■ **What you need to do**
Check each line of the data for "inputs" and select those that have it.

+++ Material to process

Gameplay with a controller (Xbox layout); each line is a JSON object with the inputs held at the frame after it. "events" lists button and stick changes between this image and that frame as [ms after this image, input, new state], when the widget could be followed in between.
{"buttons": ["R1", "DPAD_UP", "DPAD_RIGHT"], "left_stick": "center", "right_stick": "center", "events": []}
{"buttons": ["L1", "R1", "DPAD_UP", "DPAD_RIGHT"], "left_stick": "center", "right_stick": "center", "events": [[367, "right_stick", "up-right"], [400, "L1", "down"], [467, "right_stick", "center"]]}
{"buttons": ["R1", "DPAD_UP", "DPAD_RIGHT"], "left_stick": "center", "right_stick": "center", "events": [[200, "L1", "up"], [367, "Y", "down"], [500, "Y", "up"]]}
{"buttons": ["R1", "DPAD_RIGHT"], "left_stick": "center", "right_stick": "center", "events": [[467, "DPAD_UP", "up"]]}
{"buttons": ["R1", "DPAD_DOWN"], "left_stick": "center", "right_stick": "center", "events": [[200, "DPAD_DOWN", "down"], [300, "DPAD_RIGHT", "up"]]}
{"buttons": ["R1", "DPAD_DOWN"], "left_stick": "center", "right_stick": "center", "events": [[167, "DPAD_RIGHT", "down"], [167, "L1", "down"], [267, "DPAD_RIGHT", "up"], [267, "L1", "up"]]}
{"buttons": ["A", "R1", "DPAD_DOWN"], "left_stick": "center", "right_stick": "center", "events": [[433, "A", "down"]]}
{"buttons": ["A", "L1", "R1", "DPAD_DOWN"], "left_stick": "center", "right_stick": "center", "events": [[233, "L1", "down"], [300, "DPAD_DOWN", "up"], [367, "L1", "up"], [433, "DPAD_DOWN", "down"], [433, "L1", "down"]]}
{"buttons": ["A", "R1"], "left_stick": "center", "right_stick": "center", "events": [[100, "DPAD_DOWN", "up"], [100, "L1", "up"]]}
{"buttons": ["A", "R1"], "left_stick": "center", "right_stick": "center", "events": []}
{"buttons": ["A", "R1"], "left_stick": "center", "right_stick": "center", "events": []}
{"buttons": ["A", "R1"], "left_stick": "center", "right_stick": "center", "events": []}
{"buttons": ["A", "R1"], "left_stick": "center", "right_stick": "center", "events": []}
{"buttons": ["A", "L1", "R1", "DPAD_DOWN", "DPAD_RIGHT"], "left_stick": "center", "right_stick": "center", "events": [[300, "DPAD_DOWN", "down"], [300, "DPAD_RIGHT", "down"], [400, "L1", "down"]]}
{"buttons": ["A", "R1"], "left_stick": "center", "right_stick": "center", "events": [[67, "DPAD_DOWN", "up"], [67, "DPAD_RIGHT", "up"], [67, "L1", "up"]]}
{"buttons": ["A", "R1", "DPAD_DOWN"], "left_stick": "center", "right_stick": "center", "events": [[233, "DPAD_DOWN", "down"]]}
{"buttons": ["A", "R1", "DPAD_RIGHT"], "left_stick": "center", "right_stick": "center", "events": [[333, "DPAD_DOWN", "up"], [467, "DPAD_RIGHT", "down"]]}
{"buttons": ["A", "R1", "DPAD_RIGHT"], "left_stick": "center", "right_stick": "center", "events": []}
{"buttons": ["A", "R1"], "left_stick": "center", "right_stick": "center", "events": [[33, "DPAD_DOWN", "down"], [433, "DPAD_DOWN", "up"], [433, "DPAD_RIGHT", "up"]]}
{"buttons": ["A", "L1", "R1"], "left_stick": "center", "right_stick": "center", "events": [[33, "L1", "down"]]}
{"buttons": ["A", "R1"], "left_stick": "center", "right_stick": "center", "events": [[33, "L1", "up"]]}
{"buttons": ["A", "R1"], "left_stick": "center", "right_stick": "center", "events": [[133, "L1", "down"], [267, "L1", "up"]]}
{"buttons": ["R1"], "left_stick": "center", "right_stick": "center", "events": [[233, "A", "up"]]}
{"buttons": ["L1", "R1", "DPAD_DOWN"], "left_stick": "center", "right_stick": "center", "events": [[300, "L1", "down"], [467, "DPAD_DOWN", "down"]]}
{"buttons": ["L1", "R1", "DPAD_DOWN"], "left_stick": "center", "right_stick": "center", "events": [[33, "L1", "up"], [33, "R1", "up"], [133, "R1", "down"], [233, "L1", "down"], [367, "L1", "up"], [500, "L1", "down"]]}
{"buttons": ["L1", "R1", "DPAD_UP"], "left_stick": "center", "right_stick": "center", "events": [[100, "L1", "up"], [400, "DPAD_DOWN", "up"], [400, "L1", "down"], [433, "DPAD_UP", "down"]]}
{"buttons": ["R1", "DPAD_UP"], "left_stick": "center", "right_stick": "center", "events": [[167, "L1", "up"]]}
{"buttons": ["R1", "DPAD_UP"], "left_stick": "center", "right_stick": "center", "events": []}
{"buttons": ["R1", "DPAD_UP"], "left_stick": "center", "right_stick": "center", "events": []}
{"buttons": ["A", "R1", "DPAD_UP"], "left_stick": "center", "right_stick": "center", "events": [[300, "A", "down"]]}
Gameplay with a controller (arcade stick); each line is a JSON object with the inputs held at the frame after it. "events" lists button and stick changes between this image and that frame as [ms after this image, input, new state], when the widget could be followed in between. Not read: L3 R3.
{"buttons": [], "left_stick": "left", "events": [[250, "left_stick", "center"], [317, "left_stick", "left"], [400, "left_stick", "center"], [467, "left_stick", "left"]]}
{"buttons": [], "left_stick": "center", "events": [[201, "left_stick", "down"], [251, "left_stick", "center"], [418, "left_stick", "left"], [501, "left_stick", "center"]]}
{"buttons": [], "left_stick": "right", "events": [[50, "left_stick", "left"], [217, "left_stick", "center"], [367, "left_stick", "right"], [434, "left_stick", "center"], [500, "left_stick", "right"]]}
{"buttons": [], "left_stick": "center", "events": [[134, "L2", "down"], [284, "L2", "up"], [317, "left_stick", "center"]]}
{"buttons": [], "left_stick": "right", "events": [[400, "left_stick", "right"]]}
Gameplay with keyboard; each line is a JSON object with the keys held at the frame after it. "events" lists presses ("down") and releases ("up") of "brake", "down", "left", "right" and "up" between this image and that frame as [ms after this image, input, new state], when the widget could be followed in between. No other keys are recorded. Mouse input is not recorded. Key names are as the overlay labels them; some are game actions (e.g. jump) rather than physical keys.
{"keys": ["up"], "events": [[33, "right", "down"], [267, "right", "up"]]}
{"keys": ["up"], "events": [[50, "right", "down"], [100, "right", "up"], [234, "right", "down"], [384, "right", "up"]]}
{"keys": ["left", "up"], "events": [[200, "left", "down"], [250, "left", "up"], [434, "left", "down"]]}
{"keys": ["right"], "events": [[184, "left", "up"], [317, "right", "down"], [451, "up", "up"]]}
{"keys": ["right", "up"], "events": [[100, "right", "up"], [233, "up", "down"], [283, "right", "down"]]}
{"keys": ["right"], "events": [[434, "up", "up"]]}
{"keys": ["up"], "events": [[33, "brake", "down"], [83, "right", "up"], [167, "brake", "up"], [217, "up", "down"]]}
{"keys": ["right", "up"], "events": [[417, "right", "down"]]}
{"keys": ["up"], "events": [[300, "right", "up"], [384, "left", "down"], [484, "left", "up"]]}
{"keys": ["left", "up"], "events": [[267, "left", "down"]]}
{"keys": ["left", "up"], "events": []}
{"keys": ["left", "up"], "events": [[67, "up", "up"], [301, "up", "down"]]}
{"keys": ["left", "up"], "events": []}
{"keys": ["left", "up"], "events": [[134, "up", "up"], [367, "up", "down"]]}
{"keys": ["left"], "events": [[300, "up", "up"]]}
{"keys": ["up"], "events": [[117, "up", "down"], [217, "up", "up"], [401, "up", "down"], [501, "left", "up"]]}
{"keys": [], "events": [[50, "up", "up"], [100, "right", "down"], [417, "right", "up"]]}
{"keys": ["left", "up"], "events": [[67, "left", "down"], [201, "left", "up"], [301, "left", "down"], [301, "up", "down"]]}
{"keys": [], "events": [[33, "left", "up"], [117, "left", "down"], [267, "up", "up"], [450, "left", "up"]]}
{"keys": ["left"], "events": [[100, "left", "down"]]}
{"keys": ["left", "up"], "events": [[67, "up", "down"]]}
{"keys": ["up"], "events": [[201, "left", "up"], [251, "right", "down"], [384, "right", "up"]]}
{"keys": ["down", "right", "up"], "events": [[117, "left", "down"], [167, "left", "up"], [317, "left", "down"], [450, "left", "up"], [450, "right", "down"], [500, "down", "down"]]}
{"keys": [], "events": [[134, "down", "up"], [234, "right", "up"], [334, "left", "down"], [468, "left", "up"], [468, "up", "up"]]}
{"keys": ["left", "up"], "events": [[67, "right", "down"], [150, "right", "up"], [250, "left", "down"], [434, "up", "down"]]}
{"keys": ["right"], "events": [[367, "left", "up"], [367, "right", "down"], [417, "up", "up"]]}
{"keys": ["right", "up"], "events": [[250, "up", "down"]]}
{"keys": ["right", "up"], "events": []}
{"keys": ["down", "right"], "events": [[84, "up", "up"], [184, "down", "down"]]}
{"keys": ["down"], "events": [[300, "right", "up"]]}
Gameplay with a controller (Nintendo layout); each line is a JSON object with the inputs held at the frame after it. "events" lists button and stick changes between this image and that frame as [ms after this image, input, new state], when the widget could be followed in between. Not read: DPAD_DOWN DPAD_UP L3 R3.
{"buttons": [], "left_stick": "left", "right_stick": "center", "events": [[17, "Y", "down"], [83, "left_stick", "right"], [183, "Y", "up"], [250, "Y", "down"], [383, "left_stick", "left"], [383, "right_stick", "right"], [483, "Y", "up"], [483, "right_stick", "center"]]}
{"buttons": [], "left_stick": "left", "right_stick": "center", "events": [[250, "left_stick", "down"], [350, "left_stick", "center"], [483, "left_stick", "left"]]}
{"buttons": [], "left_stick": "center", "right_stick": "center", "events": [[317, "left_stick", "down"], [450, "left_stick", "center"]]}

++++++

■ **Exercise answer**
Gameplay with a controller (Xbox layout); each line is a JSON object with the inputs held at the frame after it. "events" lists button and stick changes between this image and that frame as [ms after this image, input, new state], when the widget could be followed in between.
Gameplay with a controller (arcade stick); each line is a JSON object with the inputs held at the frame after it. "events" lists button and stick changes between this image and that frame as [ms after this image, input, new state], when the widget could be followed in between. Not read: L3 R3.
Gameplay with a controller (Nintendo layout); each line is a JSON object with the inputs held at the frame after it. "events" lists button and stick changes between this image and that frame as [ms after this image, input, new state], when the widget could be followed in between. Not read: DPAD_DOWN DPAD_UP L3 R3.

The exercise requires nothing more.